Reimagining life insurance to close the coverage gap

There is a difficulty in selling life insurance through all channels – it typically requires customers to confront their own mortality. Traditional milestone-based selling (e.g., marriage, birth of a child, purchasing a home) is a struggle, with younger generations delaying these life events.

Needs-based selling will not work in the same way. That does not mean that life insurance is not needed – it just means that needs-based selling will not work quite the same way it used to. Carriers and agents must consider a different strategy to make life insurance relevant to consumers.
Although there are several ways to make life insurance more compelling, repositioning life insurance from a protection product to a wellness benefit is a win for both carriers and consumers.
John Hancock’s Vitality program is a herald of what is to come – transforming life insurance from a traditional financial product into a wellness product by encouraging healthy living.
For life carriers, this type of program is a mutual benefit. Prolonging longevity reduces the likelihood of prematurely paying out a death benefit, while encouraging gamification of healthy living. The results are clear – significantly greater interactions (20-30 interactions per month as opposed to 1-2 with traditional insurance), improved health outcomes and a useful differentiator in the market to drive product sales.
Driving life insurance sales through innovative incentives
Carriers should rethink incentives to compete for the most important market – young, healthy consumers. A strong policyholder base provides greater profitability and opportunity for additional product sales. An incentive program helps attract and retain the target customer.
Here are three steps in developing a robust incentive program that will drive meaningful life insurance sales:
- Identify key health data points to continuously underwrite in-force policies
Carriers must think through what the critical data points are that have long-term impacts on their book of business. There are two ways to think about this (and carriers should do both).
The first is to think through the areas that would traditionally be assessed in comprehensive underwriting. In today’s life insurance world, 60% of individual life insurance applications qualify for some form of accelerated underwriting, requiring no medical examination. And that preference to avoid medical exams is driving most of the industry to have some non-exam underwriting techniques.
Carriers should use this as an opportunity to repackage exam questions into health benefits, encouraging consumer wellness.

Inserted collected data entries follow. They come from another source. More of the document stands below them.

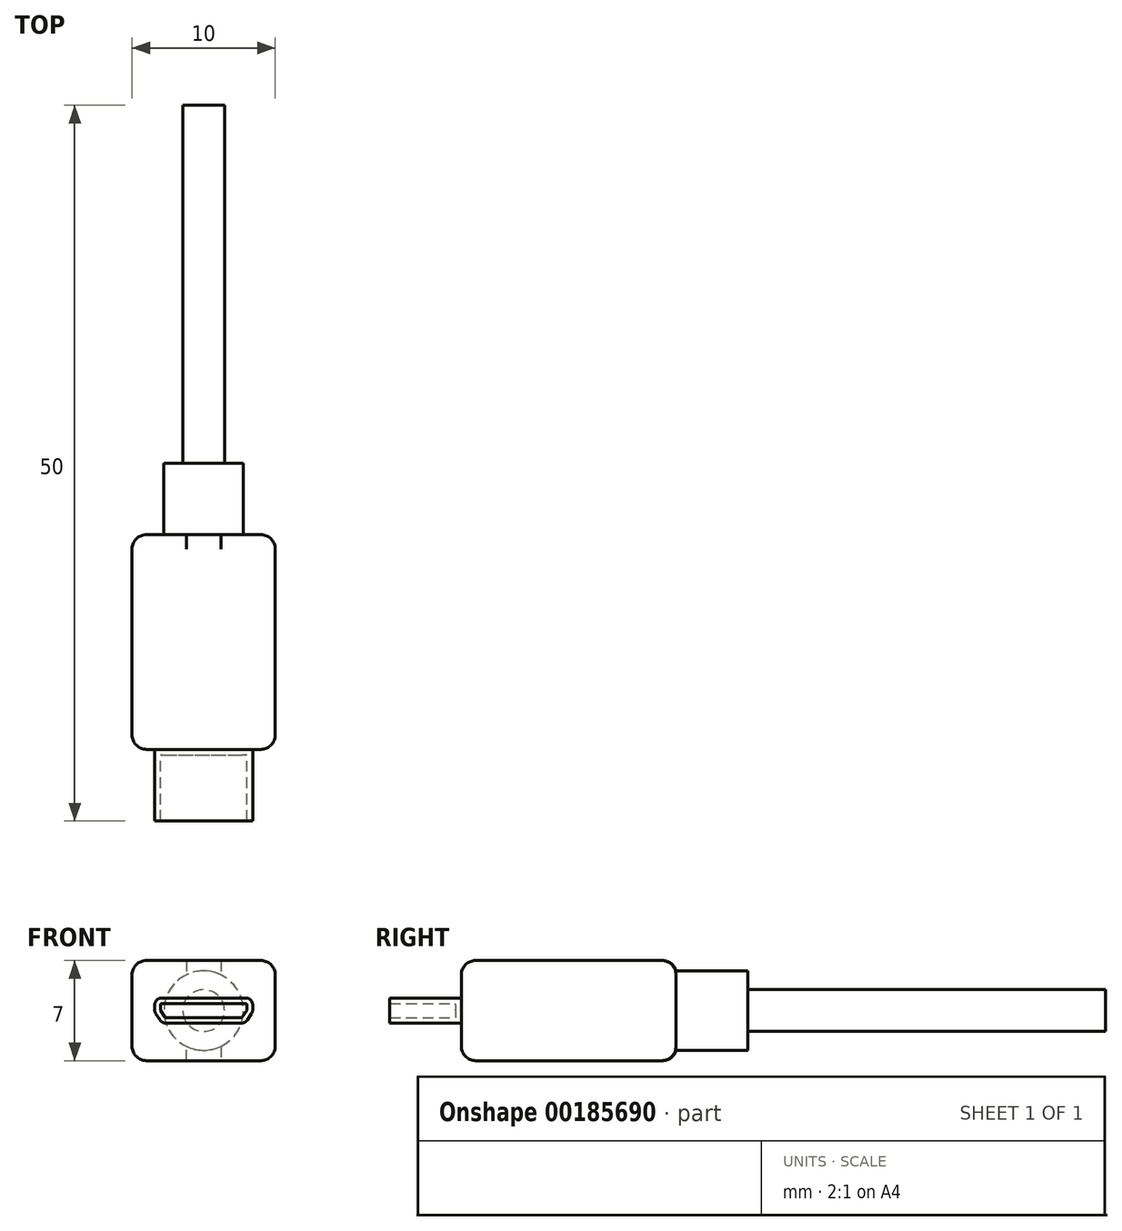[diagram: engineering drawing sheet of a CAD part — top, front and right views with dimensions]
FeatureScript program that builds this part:
annotation { "Feature Type Name" : "Feature", "Feature Type Description" : "" }
export const myFeature = defineFeature(function(context is Context, id is Id, definition is map)
    precondition{}
    {
        {
            var Q0;
            Q0=qCreatedBy(makeId("Front.planeOp"),FACE);
            var sketch = newSketch(context, id + "F0", { "sketchPlane" : qUnion([Q0])});
            skLineSegment(sketch, "E0.bottom", {"start": v(5, 3.5) * mm, "end": v(-5, 3.5) * mm});
            skLineSegment(sketch, "E0.top", {"start": v(5, -3.5) * mm, "end": v(-5, -3.5) * mm});
            skLineSegment(sketch, "E0.left", {"start": v(5, 3.5) * mm, "end": v(5, -3.5) * mm});
            skLineSegment(sketch, "E0.right", {"start": v(-5, 3.5) * mm, "end": v(-5, -3.5) * mm});
            skPoint(sketch, "E0.middle", {"position": v(0, 0) * mm});
            skSolve(sketch);
        }
        {
            var Q0;
            Q0=qSketchRegion(id+"F0",true);
            extrude(context, id + "F1", {"entities" : qUnion([Q0]), "oppositeDirection" : true, "depth" : 15 * mm});
        }
        {
            var Q0;
            Q0=makeQuery(id+"F1.opExtrude","CAP_FACE",FACE,{"disambiguationData":[OSD([sQuery(id+"F0.wireOp",EDGE,"E0.bottom"),sQuery(id+"F0.wireOp",EDGE,"E0.top"),sQuery(id+"F0.wireOp",EDGE,"E0.left"),sQuery(id+"F0.wireOp",EDGE,"E0.right")])],"isStart":false});
            var sketch = newSketch(context, id + "F2", { "sketchPlane" : qUnion([Q0])});
            skCircle(sketch, "E1", {"center": v(0, 0) * mm, "radius": 2.77 * mm});
            skSolve(sketch);
        }
        {
            var Q0;
            Q0=qSketchRegion(id+"F2",true);
            extrude(context, id + "F3", {"entities" : qUnion([Q0]), "operationType" : NewBodyOperationType.ADD, "depth" : 5 * mm});
        }
        {
            var Q0;
            Q0=makeQuery(id+"F3.opExtrude","CAP_FACE",FACE,{"disambiguationData":[OSD([sQuery(id+"F2.wireOp",EDGE,"E1")])],"isStart":false});
            var sketch = newSketch(context, id + "F4", { "sketchPlane" : qUnion([Q0])});
            skCircle(sketch, "E2", {"center": v(0, 0) * mm, "radius": 1.46 * mm});
            skSolve(sketch);
        }
        {
            var Q0;
            Q0=qSketchRegion(id+"F4",true);
            extrude(context, id + "F5", {"entities" : qUnion([Q0]), "operationType" : NewBodyOperationType.ADD, "depth" : 25 * mm});
        }
        {
            var Q0;
            Q0=makeQuery(id+"F1.opExtrude","SWEPT_EDGE",EDGE,{"disambiguationData":[OSD([sQuery(id+"F0.wireOp",EDGE,"E0.bottom"),sQuery(id+"F0.wireOp",EDGE,"E0.left")])]});
            var Q1;
            Q1=makeQuery(id+"F1.opExtrude","CAP_EDGE",EDGE,{"disambiguationData":[OSD([sQuery(id+"F0.wireOp",EDGE,"E0.bottom")])],"isStart":false});
            var Q2;
            Q2=makeQuery(id+"F1.opExtrude","SWEPT_EDGE",EDGE,{"disambiguationData":[OSD([sQuery(id+"F0.wireOp",EDGE,"E0.bottom"),sQuery(id+"F0.wireOp",EDGE,"E0.right")])]});
            var Q3;
            Q3=makeQuery(id+"F1.opExtrude","SWEPT_EDGE",EDGE,{"disambiguationData":[OSD([sQuery(id+"F0.wireOp",EDGE,"E0.top"),sQuery(id+"F0.wireOp",EDGE,"E0.right")])]});
            var Q4;
            Q4=makeQuery(id+"F1.opExtrude","CAP_EDGE",EDGE,{"disambiguationData":[OSD([sQuery(id+"F0.wireOp",EDGE,"E0.right")])],"isStart":false});
            var Q5;
            Q5=makeQuery(id+"F1.opExtrude","CAP_EDGE",EDGE,{"disambiguationData":[OSD([sQuery(id+"F0.wireOp",EDGE,"E0.left")])],"isStart":false});
            var Q6;
            Q6=makeQuery(id+"F1.opExtrude","CAP_EDGE",EDGE,{"disambiguationData":[OSD([sQuery(id+"F0.wireOp",EDGE,"E0.top")])],"isStart":false});
            var Q7;
            Q7=makeQuery(id+"F1.opExtrude","SWEPT_EDGE",EDGE,{"disambiguationData":[OSD([sQuery(id+"F0.wireOp",EDGE,"E0.top"),sQuery(id+"F0.wireOp",EDGE,"E0.left")])]});
            var Q8;
            Q8=makeQuery(id+"F1.opExtrude","CAP_FACE",FACE,{"disambiguationData":[OSD([sQuery(id+"F0.wireOp",EDGE,"E0.bottom"),sQuery(id+"F0.wireOp",EDGE,"E0.top"),sQuery(id+"F0.wireOp",EDGE,"E0.left"),sQuery(id+"F0.wireOp",EDGE,"E0.right")])],"isStart":true});
            fillet(context, id + "F6", {"entities" : qUnion([Q0, Q1, Q2, Q3, Q4, Q5, Q6, Q7, Q8]), "radius" : 1 * mm, "tangentPropagation" : true, "allowEdgeOverflow" : false});
        }
        {
            var Q0;
            Q0=makeQuery(id+"F1.opExtrude","CAP_FACE",FACE,{"disambiguationData":[OSD([sQuery(id+"F0.wireOp",EDGE,"E0.bottom"),sQuery(id+"F0.wireOp",EDGE,"E0.top"),sQuery(id+"F0.wireOp",EDGE,"E0.left"),sQuery(id+"F0.wireOp",EDGE,"E0.right")])],"isStart":true});
            var sketch = newSketch(context, id + "F7", { "sketchPlane" : qUnion([Q0])});
            skLineSegment(sketch, "E3", {"start": v(0, 0.89) * mm, "end": v(3.43, 0.89) * mm});
            skLineSegment(sketch, "E4", {"start": v(3.43, 0.88) * mm, "end": v(3.43, -0.08) * mm});
            skLineSegment(sketch, "E5", {"start": v(3.43, -0.08) * mm, "end": v(2.9, -0.89) * mm});
            skLineSegment(sketch, "E6", {"start": v(2.9, -0.89) * mm, "end": v(0, -0.89) * mm});
            skLineSegment(sketch, "E7", {"start": v(0, -0.88) * mm, "end": v(0, 0.89) * mm, "construction": true});
            skPoint(sketch, "E8", {"position": v(0, 0) * mm});
            skLineSegment(sketch, "E9.MirrorCS", {"start": v(-3.43, -0.08) * mm, "end": v(-2.9, -0.89) * mm});
            skLineSegment(sketch, "E10.MirrorCS", {"start": v(-2.9, -0.89) * mm, "end": v(0, -0.88) * mm});
            skLineSegment(sketch, "E11.MirrorCS", {"start": v(-2.9, -0.89) * mm, "end": v(-2.9, -0.89) * mm});
            skLineSegment(sketch, "E12.MirrorCS", {"start": v(0, 0.89) * mm, "end": v(-3.43, 0.88) * mm});
            skLineSegment(sketch, "E13.MirrorCS", {"start": v(-3.43, 0.88) * mm, "end": v(-3.42, -0.08) * mm});
            skSolve(sketch);
        }
        {
            var Q0;
            Q0=qSketchRegion(id+"F7",true);
            extrude(context, id + "F8", {"entities" : qUnion([Q0]), "depth" : 5 * mm});
        }
        {
            var Q0;
            Q0=makeQuery(id+"F8.opExtrude","SWEPT_EDGE",EDGE,{"disambiguationData":[OSD([sQuery(id+"F7.wireOp",EDGE,"E12.MirrorCS"),sQuery(id+"F7.wireOp",EDGE,"E13.MirrorCS")])]});
            var Q1;
            Q1=makeQuery(id+"F8.opExtrude","SWEPT_EDGE",EDGE,{"disambiguationData":[OSD([sQuery(id+"F7.wireOp",EDGE,"E3"),sQuery(id+"F7.wireOp",EDGE,"E4")])]});
            var Q2;
            Q2=makeQuery(id+"F8.opExtrude","SWEPT_EDGE",EDGE,{"disambiguationData":[OSD([sQuery(id+"F7.wireOp",EDGE,"E4"),sQuery(id+"F7.wireOp",EDGE,"E5")])]});
            var Q3;
            Q3=makeQuery(id+"F8.opExtrude","SWEPT_EDGE",EDGE,{"disambiguationData":[OSD([sQuery(id+"F7.wireOp",EDGE,"E5"),sQuery(id+"F7.wireOp",EDGE,"YMRPezVj-6pw8-9NHr-ek3B-FgzowQ8j5mIN")])]});
            var Q4;
            Q4=makeQuery(id+"F8.opExtrude","SWEPT_EDGE",EDGE,{"disambiguationData":[OSD([sQuery(id+"F7.wireOp",EDGE,"YMRPezVj-6pw8-9NHr-ek3B-FgzowQ8j5mIN"),sQuery(id+"F7.wireOp",EDGE,"E6")])]});
            var Q5;
            Q5=makeQuery(id+"F8.opExtrude","SWEPT_EDGE",EDGE,{"disambiguationData":[OSD([sQuery(id+"F7.wireOp",EDGE,"E10.MirrorCS"),sQuery(id+"F7.wireOp",EDGE,"E11.MirrorCS")])]});
            var Q6;
            Q6=makeQuery(id+"F8.opExtrude","SWEPT_EDGE",EDGE,{"disambiguationData":[OSD([sQuery(id+"F7.wireOp",EDGE,"E9.MirrorCS"),sQuery(id+"F7.wireOp",EDGE,"E11.MirrorCS")])]});
            var Q7;
            Q7=makeQuery(id+"F8.opExtrude","SWEPT_EDGE",EDGE,{"disambiguationData":[OSD([sQuery(id+"F7.wireOp",EDGE,"E9.MirrorCS"),sQuery(id+"F7.wireOp",EDGE,"E13.MirrorCS")])]});
            fillet(context, id + "F9", {"entities" : qUnion([Q0, Q1, Q2, Q3, Q4, Q5, Q6, Q7]), "radius" : 0.5 * mm, "tangentPropagation" : true, "allowEdgeOverflow" : false});
        }
        {
            var Q0;
            Q0=makeQuery(id+"F8.opExtrude","CAP_FACE",FACE,{"disambiguationData":[OSD([sQuery(id+"F7.wireOp",EDGE,"E3"),sQuery(id+"F7.wireOp",EDGE,"E4"),sQuery(id+"F7.wireOp",EDGE,"E5"),sQuery(id+"F7.wireOp",EDGE,"YMRPezVj-6pw8-9NHr-ek3B-FgzowQ8j5mIN"),sQuery(id+"F7.wireOp",EDGE,"E6"),sQuery(id+"F7.wireOp",EDGE,"E9.MirrorCS"),sQuery(id+"F7.wireOp",EDGE,"E10.MirrorCS"),sQuery(id+"F7.wireOp",EDGE,"E11.MirrorCS"),sQuery(id+"F7.wireOp",EDGE,"E12.MirrorCS"),sQuery(id+"F7.wireOp",EDGE,"E13.MirrorCS")])],"isStart":false});
            shell(context, id + "F10", {"entities" : qUnion([Q0]), "thickness" : 0.4 * mm});
        }
    });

For example, instead of requiring blood work for policy issuance, offer the same blood test as an activity that earns rewards or a reduction in insurance premiums.
The second option is to think with the end consumer in mind. If you are seeking to attract a healthy, younger demographic, offer benefits that are already in line with their habits. For example, partnering with a large fitness chain to provide free gym memberships is likely to appeal to individuals who already attend the gym. The benefit to the carrier is clear – more complete personas for the target customer while encouraging policyholders to take actions that reduce the carrier’s risks.
- Identify partners to accelerate the speed to market
Carriers should understand that they cannot successfully do this alone. Instead, they should seek to develop partnerships with wellness providers to license or develop apps and wearables for data collection to support the program. Integrating this data into life insurance policies would then allow policyholders to earn rewards that can either be redeemed for perks or allow for personalized reassessments to impact individualized pricing.
Insurance carriers face high customer acquisition costs. Partnerships with established wellness providers assist insurance carriers with lowering CAC. But those partnerships also provide credibility that the carriers are concerned with policyholder wellness. As a result, carriers become a part of a larger wellness ecosystem that promotes longevity and sustainable living.
- Develop a continuous improvement program
Carriers must leverage the data gained through these wellness initiatives to inform customer targeting efforts and underwriting risk assessments. From a customer perspective, wellness partnerships should provide strong insights into the target customer, give information on which policyholders the carrier is attracting, and inform future persona development. It is just as important that carriers know who they are attracting as knowing who they are not attracting.
But the data gained from a wellness program should be used to influence assumptions in their accelerated underwriting efforts. Successful programs will develop key performance indicators that tie new policyholders from the wellness program to improving underwriting outcomes and profitability for the carrier. This, in turn, provides better data to support better underwriting standards.
Life insurance is still needed. But addressing coverage gaps requires carriers to rethink products as simple financial products that achieve goals for policyholders. Carriers must develop a strategy that makes legacy products relevant to the next generation if they want to see significant growth.